Honinggevende bloemen en een antwoord op vraag 2

(juni 1906)

Naar aanleiding van een stukje over de Epilobium in 't vorige nummer, waarin van de Scrophularia (nodosa?) gezegd wordt, dat deze plant door wespen, de Epilobium door bijen bezocht wordt, wilde ik dit even zeggen: Van de Epilobium treft men er hier te weinig aan (een enkele maal op knotwilgen en aan boschranden), dan dat ik er over zou kunnen oordeelen, doch waar ik ook Scrophalaria zag, steeds vond ik er naast enkele wespen, ook bijen en soms zelfs veel bijen op.

Maar een andere, overvloedig honig gevende plant, die hier nog al eens voorkomt is de Melilotus of Honigklaver.
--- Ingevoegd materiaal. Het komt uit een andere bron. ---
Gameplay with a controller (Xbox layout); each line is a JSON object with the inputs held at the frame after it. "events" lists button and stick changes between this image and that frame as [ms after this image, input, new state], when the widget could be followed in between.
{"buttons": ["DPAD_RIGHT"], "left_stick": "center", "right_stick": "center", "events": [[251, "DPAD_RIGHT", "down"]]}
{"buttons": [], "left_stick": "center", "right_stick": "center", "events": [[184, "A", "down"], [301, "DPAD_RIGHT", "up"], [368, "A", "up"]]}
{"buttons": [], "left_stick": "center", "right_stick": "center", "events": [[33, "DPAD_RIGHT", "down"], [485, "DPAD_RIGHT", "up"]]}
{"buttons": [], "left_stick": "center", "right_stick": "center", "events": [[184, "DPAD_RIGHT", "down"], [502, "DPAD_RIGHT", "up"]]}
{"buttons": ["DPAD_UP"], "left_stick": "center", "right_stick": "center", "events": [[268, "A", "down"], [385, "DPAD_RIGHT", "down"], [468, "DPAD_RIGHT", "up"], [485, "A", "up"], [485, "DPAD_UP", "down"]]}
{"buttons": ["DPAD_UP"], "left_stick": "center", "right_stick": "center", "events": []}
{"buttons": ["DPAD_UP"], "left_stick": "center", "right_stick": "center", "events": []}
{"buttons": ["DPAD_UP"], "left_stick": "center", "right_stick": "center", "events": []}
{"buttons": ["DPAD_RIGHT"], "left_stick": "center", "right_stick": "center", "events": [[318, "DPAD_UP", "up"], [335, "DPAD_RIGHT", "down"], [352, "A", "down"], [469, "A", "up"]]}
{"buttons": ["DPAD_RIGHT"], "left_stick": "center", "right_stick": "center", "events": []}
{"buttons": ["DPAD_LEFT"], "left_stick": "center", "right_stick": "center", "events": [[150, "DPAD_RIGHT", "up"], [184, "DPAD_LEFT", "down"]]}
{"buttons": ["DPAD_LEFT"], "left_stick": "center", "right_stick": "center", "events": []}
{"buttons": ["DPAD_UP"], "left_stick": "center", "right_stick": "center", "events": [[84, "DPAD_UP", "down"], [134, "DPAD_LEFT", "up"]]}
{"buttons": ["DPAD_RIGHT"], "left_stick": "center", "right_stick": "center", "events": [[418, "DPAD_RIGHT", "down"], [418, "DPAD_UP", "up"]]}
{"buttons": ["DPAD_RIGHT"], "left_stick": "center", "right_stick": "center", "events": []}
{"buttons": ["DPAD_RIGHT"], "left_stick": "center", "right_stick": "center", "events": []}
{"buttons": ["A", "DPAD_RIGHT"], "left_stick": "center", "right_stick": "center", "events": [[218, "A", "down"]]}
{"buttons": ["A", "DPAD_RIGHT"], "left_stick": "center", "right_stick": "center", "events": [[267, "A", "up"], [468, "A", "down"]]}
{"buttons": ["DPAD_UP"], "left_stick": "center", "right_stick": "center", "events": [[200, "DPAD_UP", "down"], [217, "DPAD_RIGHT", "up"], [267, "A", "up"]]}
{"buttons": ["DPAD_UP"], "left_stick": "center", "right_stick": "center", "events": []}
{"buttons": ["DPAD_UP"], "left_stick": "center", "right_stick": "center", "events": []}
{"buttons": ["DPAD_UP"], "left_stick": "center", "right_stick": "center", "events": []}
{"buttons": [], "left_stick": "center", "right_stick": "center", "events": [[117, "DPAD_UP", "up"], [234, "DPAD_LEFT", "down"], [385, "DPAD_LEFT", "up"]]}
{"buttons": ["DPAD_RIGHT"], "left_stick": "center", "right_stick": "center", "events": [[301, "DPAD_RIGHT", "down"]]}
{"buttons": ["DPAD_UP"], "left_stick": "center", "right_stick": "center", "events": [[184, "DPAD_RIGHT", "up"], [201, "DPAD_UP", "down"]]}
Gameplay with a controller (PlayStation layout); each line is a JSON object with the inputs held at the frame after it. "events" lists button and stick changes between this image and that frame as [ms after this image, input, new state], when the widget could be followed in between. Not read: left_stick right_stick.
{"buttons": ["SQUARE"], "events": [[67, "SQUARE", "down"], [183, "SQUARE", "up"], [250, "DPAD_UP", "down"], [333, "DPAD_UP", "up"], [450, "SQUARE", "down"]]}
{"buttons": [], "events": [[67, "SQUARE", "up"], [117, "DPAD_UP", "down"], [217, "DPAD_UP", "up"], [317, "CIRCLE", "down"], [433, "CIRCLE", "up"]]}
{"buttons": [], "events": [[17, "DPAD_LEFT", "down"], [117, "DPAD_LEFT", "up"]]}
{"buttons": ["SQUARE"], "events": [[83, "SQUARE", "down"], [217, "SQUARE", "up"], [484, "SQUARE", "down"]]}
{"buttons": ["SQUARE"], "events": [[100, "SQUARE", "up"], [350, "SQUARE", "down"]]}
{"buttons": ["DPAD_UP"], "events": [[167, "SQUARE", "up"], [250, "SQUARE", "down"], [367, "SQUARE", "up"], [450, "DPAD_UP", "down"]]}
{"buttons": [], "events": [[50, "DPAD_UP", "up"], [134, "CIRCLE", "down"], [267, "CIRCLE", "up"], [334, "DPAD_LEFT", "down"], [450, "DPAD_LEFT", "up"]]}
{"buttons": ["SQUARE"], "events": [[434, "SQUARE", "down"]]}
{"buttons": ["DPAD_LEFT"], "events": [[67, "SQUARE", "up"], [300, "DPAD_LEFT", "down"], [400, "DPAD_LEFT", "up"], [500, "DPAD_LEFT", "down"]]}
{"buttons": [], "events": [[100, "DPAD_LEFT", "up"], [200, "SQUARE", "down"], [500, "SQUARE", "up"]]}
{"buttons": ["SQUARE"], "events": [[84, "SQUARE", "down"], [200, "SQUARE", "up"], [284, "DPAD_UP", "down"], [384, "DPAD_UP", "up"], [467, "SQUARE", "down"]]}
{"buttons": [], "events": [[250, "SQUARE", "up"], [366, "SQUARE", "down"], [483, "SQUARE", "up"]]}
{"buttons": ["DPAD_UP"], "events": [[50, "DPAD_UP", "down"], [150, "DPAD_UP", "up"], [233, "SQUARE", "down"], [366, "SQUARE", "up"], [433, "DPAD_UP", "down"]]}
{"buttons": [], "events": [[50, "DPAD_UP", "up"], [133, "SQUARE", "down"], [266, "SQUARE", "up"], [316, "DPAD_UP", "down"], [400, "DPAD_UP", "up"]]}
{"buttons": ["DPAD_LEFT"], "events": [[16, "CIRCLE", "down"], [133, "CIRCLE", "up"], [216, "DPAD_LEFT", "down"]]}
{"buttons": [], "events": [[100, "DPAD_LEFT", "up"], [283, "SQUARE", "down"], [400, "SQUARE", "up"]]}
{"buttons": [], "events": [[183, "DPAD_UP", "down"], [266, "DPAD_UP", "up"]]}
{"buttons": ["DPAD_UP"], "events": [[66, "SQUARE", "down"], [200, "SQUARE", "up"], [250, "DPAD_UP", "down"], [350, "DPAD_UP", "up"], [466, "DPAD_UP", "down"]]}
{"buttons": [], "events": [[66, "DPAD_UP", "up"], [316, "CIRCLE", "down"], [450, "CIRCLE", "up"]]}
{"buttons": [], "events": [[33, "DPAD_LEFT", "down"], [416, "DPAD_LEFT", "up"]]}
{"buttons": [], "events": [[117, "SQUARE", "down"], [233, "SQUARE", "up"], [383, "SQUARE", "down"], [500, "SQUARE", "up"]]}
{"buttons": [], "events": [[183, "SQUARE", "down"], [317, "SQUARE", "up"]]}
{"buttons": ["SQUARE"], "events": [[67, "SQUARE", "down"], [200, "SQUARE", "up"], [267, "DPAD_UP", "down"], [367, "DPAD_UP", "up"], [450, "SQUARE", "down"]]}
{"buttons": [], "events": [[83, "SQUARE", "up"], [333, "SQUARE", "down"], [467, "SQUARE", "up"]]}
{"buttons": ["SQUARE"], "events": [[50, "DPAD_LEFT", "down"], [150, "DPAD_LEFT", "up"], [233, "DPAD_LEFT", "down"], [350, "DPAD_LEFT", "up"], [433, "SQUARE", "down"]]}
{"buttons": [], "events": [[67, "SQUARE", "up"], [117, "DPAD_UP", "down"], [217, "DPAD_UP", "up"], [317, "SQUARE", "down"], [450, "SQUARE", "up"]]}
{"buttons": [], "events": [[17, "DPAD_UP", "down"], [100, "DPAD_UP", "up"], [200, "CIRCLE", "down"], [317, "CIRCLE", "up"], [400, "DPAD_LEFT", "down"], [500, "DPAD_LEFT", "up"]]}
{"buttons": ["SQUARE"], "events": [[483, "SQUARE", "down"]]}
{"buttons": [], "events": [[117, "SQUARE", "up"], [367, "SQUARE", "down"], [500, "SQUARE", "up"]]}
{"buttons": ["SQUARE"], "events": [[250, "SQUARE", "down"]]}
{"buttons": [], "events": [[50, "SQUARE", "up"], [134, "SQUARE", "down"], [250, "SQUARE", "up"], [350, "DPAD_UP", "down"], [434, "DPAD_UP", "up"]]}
Den ganschen zomer bloeit deze, naar rookgras riekende plant met talrijke gele vlinderbloempjes, die druk door de bijen bevlogen worden. De plant komt veel voor op vochtige plaatsen en langs rivieren, wordt ongeveer 1 M. hoog en maakt flinke struiken. In Duitschland wordt tot verbetering der bijenweide dikwijls de ,,Riesenhonigklee" gezaaid, misschien is dit dezelfde plant (M. officinalis Willd.) of een variëteit ervan.

Thans nog iets, dat meteen als een antwoord op vraag 2 kan dienen.
Wij maken gebruik van een kast, waarvan de inhoud en ratenoppervlakte overeenkomt met den boogkorf.
Hiervan is de wanddikte ongeveer 1.5 c.M., doch de kast is bekleed met stroo, dat door horizontale bamboesstrooken wordt vastgehouden. Gedurende de vijf jaren, dat we die gebruiken, hebben bij koude voorjaren (en die zijn er in dien tijd nog al eens geweest) de bijen zich nog nimmer teruggetrokken van het broed en bij de voorjaarsschouw bleken er altijd weinig bijen gestorven te zijn.
De volken ontwikkelen er zich goed in, zoodat b.v. dit jaar, einde Mei alle zwermen geborgen waren. Ook bij het overbrengen naar de heide hielden de volken zich steeds best.
Zoo'n kast komt ons b.v. nog op geen gulden te staan met raampjes enz. er bij gerekend.
Het stroo heeft dit nog voor op verf, dat het goedkooper is, beter beschut tegen warmte en koude, de uitstraling vergemakkelijkt en dat stroo, hetwelk reeds 5 jaren om de kasten heeft gezeten, nog geen reparatie noodig had, tevens kan men voor de kasten ongeschaafd hout, zooals van kisten enz. gebruiken, zonder dat het uiterlijk er door wordt geschaad. Nu ik toch aan 't schrijven ben geraakt, en dat gebeurt niet gemakkelijk, wil ik nog iets meedeelen naar aanleiding van een opstel in 't Meinummer:

Toen ik het vorige jaar te Eerbeek op de markt was met honing en ook kasten, was daar een imker, die zich boven die kleine kasten verheven gevoelde en er minachtend de schouders over ophaalde, terwijl hij zoo iets mompelde van kleppermanswerk. Niet, dat mij dat iets schelen kon, maar kom eens bij een ouden stabilist met een Dadant. "Wat een bak! ze verdrinken er in" is 't eerste wat men hoort en verder wil men er niets van weten, hoogstens luistert men naar al het opgehemel.
Geef eerst een stabilist een boogkorf of kleine kast, want evenmin als een landbouwer, die altijd met de zeis zijn oogst heeft binnen gehaald, zoo maar voetstoots een maaimachine aanschaft, zal een vaste-bouwer, die met een, naar verhouding, kleine Lunenburger heeft gewerkt een Dadant nemen, die in zijn oogen veel te ruim is.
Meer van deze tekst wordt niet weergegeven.